Please show me where I said that?


Posted using Outdoor Hub Campfire


----------



## jehler (Jul 18, 2011)

rico1391 said:


> Please show me where I said that?
> 
> 
> Posted using Outdoor Hub Campfire


Hmm, derp, guess I'm confusing your posts with homers, sorry.


----------



## tonyhomer (Aug 15, 2011)

jehler said:


> Hmm, derp, guess I'm confusing your posts with homers, sorry.


Your gonna have to show me where I said it as well because once again you are mistaking.


Your not doing so well in this one. Maybe you should start over and read real SLOWLY what everyone has posted since post one so you can figure out who you want to degrade and basically say is full of crap and be sure you got the right person.


----------



## smoke (Jun 3, 2006)

tonyhomer said:


> Your gonna have to show me where I said it as well because once again you are mistaking.
> 
> 
> Your not doing so well in this one. Maybe you should start over and read real SLOWLY what everyone has posted since post one so you can figure out who you want to degrade and basically say is full of crap and be sure you got the right person.

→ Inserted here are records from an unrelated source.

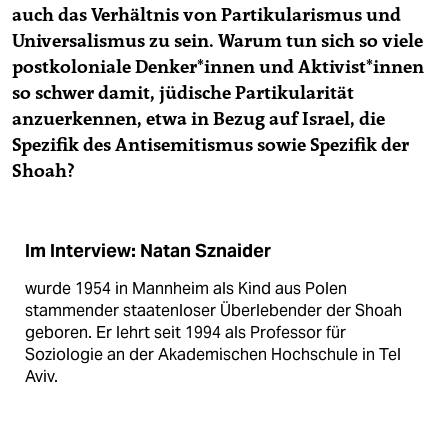
auch das Verhältnis von Partikularismus und
Universalismus zu sein. Warum tun sich so viele
postkoloniale Den­ke­r*in­nen und Ak­ti­vis­t*in­nen
so schwer damit, jüdische Partikularität
anzuerkennen, etwa in Bezug auf Israel, die
Spezifik des Antisemitismus sowie Spezifik der
Shoah?
Im Interview: Natan Sznaider
wurde 1954 in Mannheim als Kind aus Polen
stammender staatenloser Überlebender der Shoah
geboren. Er lehrt seit 1994 als Professor für
Soziologie an der Akademischen Hochschule in Tel
Aviv.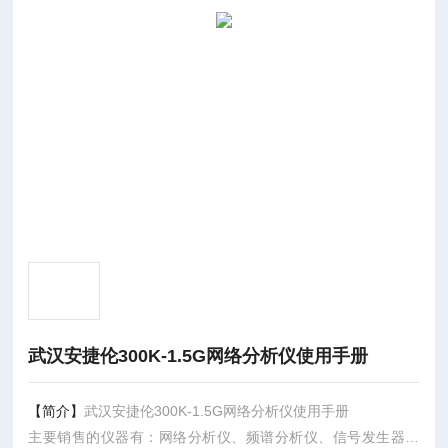
武汉安捷伦300K-1.5G网络分析仪使用手册
【简介】
武汉安捷伦300K-1.5G网络分析仪使用手册
主要销售的仪器有：网络分析仪、频谱分析仪、信号发生器、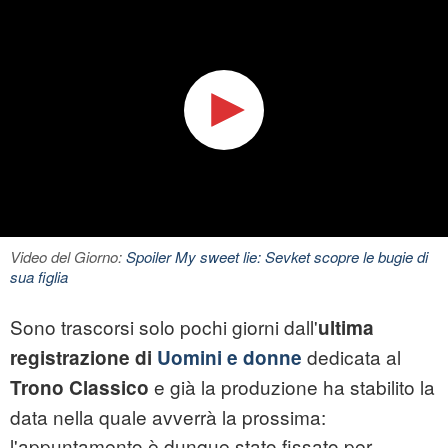
Video del Giorno:
Spoiler My sweet lie: Sevket scopre le bugie di
sua figlia
Sono trascorsi solo pochi giorni dall'
ultima
dedicata al
registrazione di
Uomini e donne
e già la produzione ha stabilito la
Trono Classico
data nella quale avverrà la prossima:
l'appuntamento è dunque stato fissato per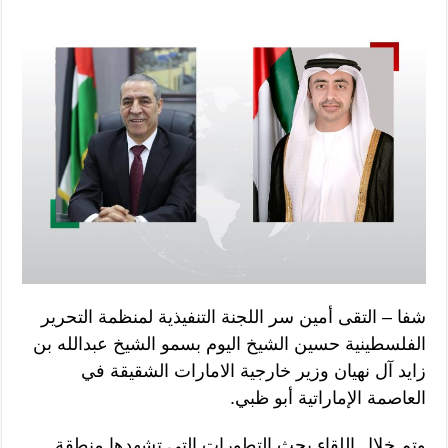
شفا – التقى أمين سر اللجنة التنفيذية لمنظمة التحرير
الفلسطينية حسين الشيخ اليوم بسمو الشيخ عبدالله بن
زايد آل نهيان وزير خارجية الامارات الشقيقة في
العاصمة الإماراتية أبو ظبي.
وتم خلال اللقاء بحث التطورات التي تشهدها منطقة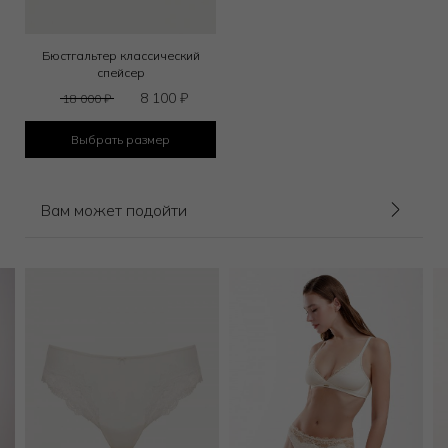
Бюстгальтер классический
спейсер
8 100
₽
18 000
₽
Выбрать размер
Вам может подойти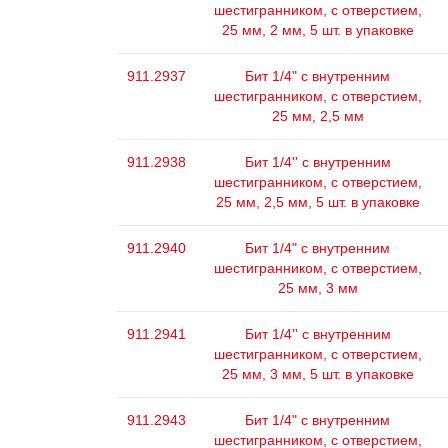
шестигранником, с отверстием,
25 мм, 2 мм, 5 шт. в упаковке
911.2937
Бит 1/4" с внутренним
шестигранником, с отверстием,
25 мм, 2,5 мм
911.2938
Бит 1/4'' с внутренним
шестигранником, с отверстием,
25 мм, 2,5 мм, 5 шт. в упаковке
911.2940
Бит 1/4" с внутренним
шестигранником, с отверстием,
25 мм, 3 мм
911.2941
Бит 1/4'' с внутренним
шестигранником, с отверстием,
25 мм, 3 мм, 5 шт. в упаковке
911.2943
Бит 1/4" с внутренним
шестигранником, с отверстием,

Really tony? Man you need to give it a rest or go take your meds bro. Your never gonna get all the boats done for the point with all this negativity and arguing. I will stick to my previous post ie: massive alcohol consumption or bipolar disorder. I believe you are probably a person that goes back through the thread and reads your own posts, don't you?! 
E
Lol go sniff some resin you'll be just fine. One good thing that came out of this thread gone crazy is you got Steve from duck water to join and sponsor! just can't win can you? You'd have been time and money ahead had you just shut you blow hole and surfed on through. Some people learn quickly, some the hard way. Others will never learn, regardless of how many times fail. The definition of stupidity is, doing the same thing over and over and expecting different results" this has your name all over it Mr. Homer.


----------



## jehler (Jul 18, 2011)

tonyhomer said:


> You boat does not raise out of the water due to air or foam inside your pods. :lol:. It raises due to actual displacement of the pods or the size of them that is in contact with the water.


This is where you said it. Displacement of the pods is only displacement because there is air inside them. 

This does not surprise me


----------



## jehler (Jul 18, 2011)

What's ironic is I was planning on buying a ufo until I got a text from a buddy with a link to Tony's posts here. What a tool, I'm back to the drawing board now, anybody know if lake bonneville is going to have boats at Pointe Mouillee?


----------



## smoke (Jun 3, 2006)

jehler said:


> What's ironic is I was planning on buying a ufo until I got a text from a buddy with a link to Tony's posts here. What a tool, I'm back to the drawing board now, anybody know if lake bonneville is going to have boats at Pointe Mouillee?


I rest my case. I've seen this same pattern several times with Mr. Homer. You would think he'd learn. Same attitude = same outcome history repeats its self yet again.


----------